- Your goal: Return, from the listing that follows, each line containing the word "Ἰουδαίων".
==================================================
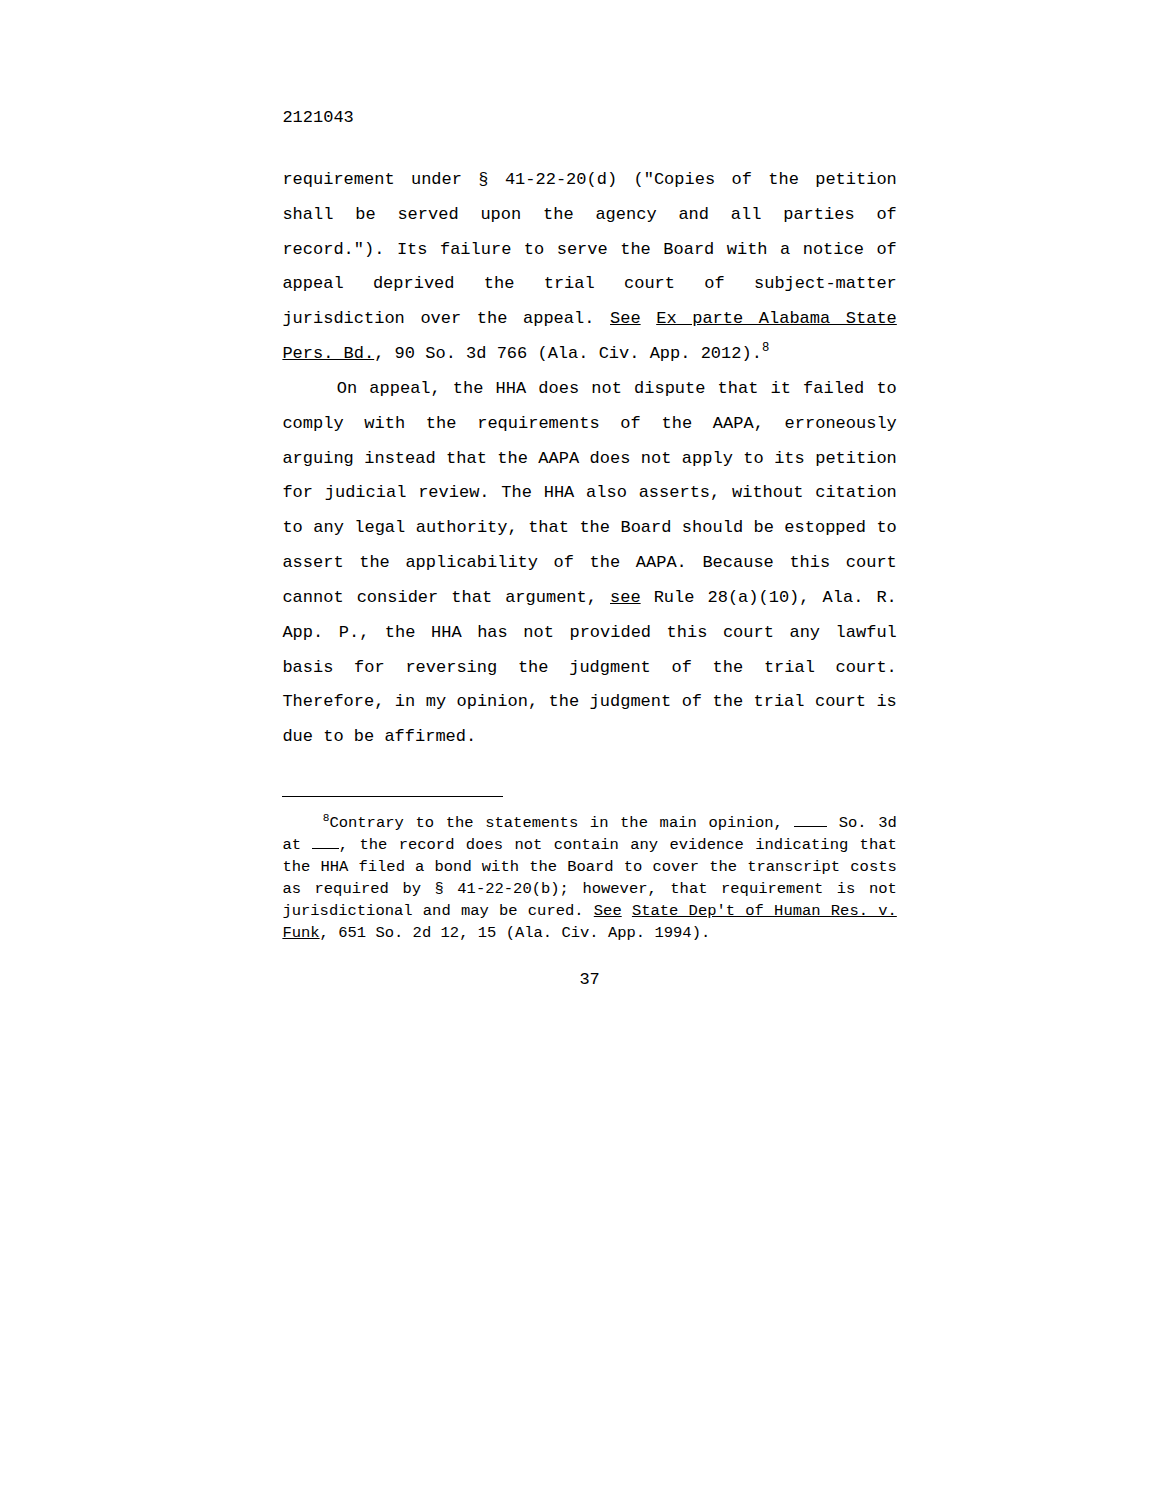2121043
requirement under § 41-22-20(d) ("Copies of the petition shall be served upon the agency and all parties of record."). Its failure to serve the Board with a notice of appeal deprived the trial court of subject-matter jurisdiction over the appeal. See Ex parte Alabama State Pers. Bd., 90 So. 3d 766 (Ala. Civ. App. 2012).8
On appeal, the HHA does not dispute that it failed to comply with the requirements of the AAPA, erroneously arguing instead that the AAPA does not apply to its petition for judicial review. The HHA also asserts, without citation to any legal authority, that the Board should be estopped to assert the applicability of the AAPA. Because this court cannot consider that argument, see Rule 28(a)(10), Ala. R. App. P., the HHA has not provided this court any lawful basis for reversing the judgment of the trial court. Therefore, in my opinion, the judgment of the trial court is due to be affirmed.
8Contrary to the statements in the main opinion, So. 3d at , the record does not contain any evidence indicating that the HHA filed a bond with the Board to cover the transcript costs as required by § 41-22-20(b); however, that requirement is not jurisdictional and may be cured. See State Dep't of Human Res. v. Funk, 651 So. 2d 12, 15 (Ala. Civ. App. 1994).
37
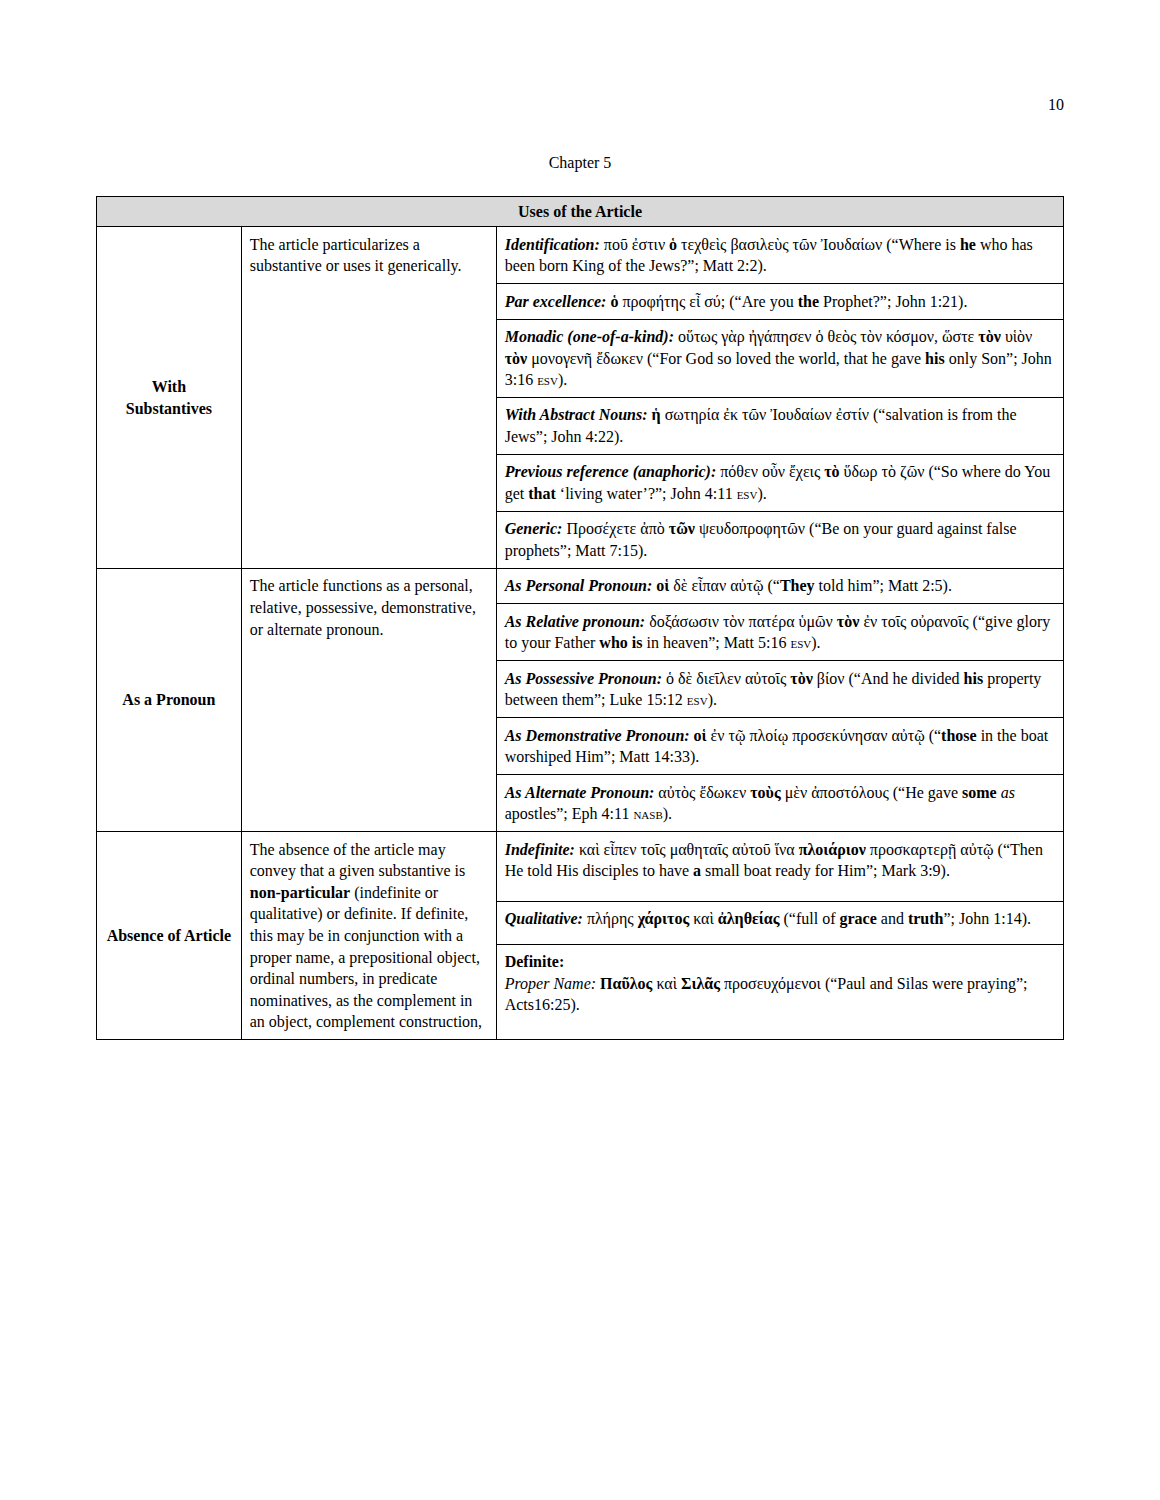10
Chapter 5
Uses of the Article
| With Substantives | The article particularizes a substantive or uses it generically. | Identification: ποῦ ἐστιν ὁ τεχθεὶς βασιλεὺς τῶν Ἰουδαίων (“Where is he who has been born King of the Jews?”; Matt 2:2). |
| Par excellence: ὁ προφήτης εἶ σύ; (“Are you the Prophet?”; John 1:21). |
| Monadic (one-of-a-kind): οὕτως γὰρ ἠγάπησεν ὁ θεὸς τὸν κόσμον, ὥστε τὸν υἱὸν τὸν μονογενῆ ἔδωκεν (“For God so loved the world, that he gave his only Son”; John 3:16 esv ). |
| With Abstract Nouns: ἡ σωτηρία ἐκ τῶν Ἰουδαίων ἐστίν (“salvation is from the Jews”; John 4:22). |
| Previous reference (anaphoric): πόθεν οὖν ἔχεις τὸ ὕδωρ τὸ ζῶν (“So where do You get that ‘living water’?”; John 4:11 esv ). |
| Generic: Προσέχετε ἀπὸ τῶν ψευδοπροφητῶν (“Be on your guard against false prophets”; Matt 7:15). |
| As a Pronoun | The article functions as a personal, relative, possessive, demonstrative, or alternate pronoun. | As Personal Pronoun: οἱ δὲ εἶπαν αὐτῷ (“ They told him”; Matt 2:5). |
| As Relative pronoun: δοξάσωσιν τὸν πατέρα ὑμῶν τὸν ἐν τοῖς οὐρανοῖς (“give glory to your Father who is in heaven”; Matt 5:16 esv ). |
| As Possessive Pronoun: ὁ δὲ διεῖλεν αὐτοῖς τὸν βίον (“And he divided his property between them”; Luke 15:12 esv ). |
| As Demonstrative Pronoun: οἱ ἐν τῷ πλοίῳ προσεκύνησαν αὐτῷ (“ those in the boat worshiped Him”; Matt 14:33). |
| As Alternate Pronoun: αὐτὸς ἔδωκεν τοὺς μὲν ἀποστόλους (“He gave some as apostles”; Eph 4:11 nasb ). |
| Absence of Article | The absence of the article may convey that a given substantive is non-particular (indefinite or qualitative) or definite. If definite, this may be in conjunction with a proper name, a prepositional object, ordinal numbers, in predicate nominatives, as the complement in an object, complement construction, | Indefinite: καὶ εἶπεν τοῖς μαθηταῖς αὐτοῦ ἵνα πλοιάριον προσκαρτερῇ αὐτῷ (“Then He told His disciples to have a small boat ready for Him”; Mark 3:9). |
| Qualitative: πλήρης χάριτος καὶ ἀληθείας (“full of grace and truth ”; John 1:14). |
| Definite: Proper Name: Παῦλος καὶ Σιλᾶς προσευχόμενοι (“Paul and Silas were praying”; Acts16:25). |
==================================================
- Task response:
| With Substantives | The article particularizes a substantive or uses it generically. | Identification: ποῦ ἐστιν ὁ τεχθεὶς βασιλεὺς τῶν Ἰουδαίων (“Where is he who has been born King of the Jews?”; Matt 2:2). |
| With Abstract Nouns: ἡ σωτηρία ἐκ τῶν Ἰουδαίων ἐστίν (“salvation is from the Jews”; John 4:22). |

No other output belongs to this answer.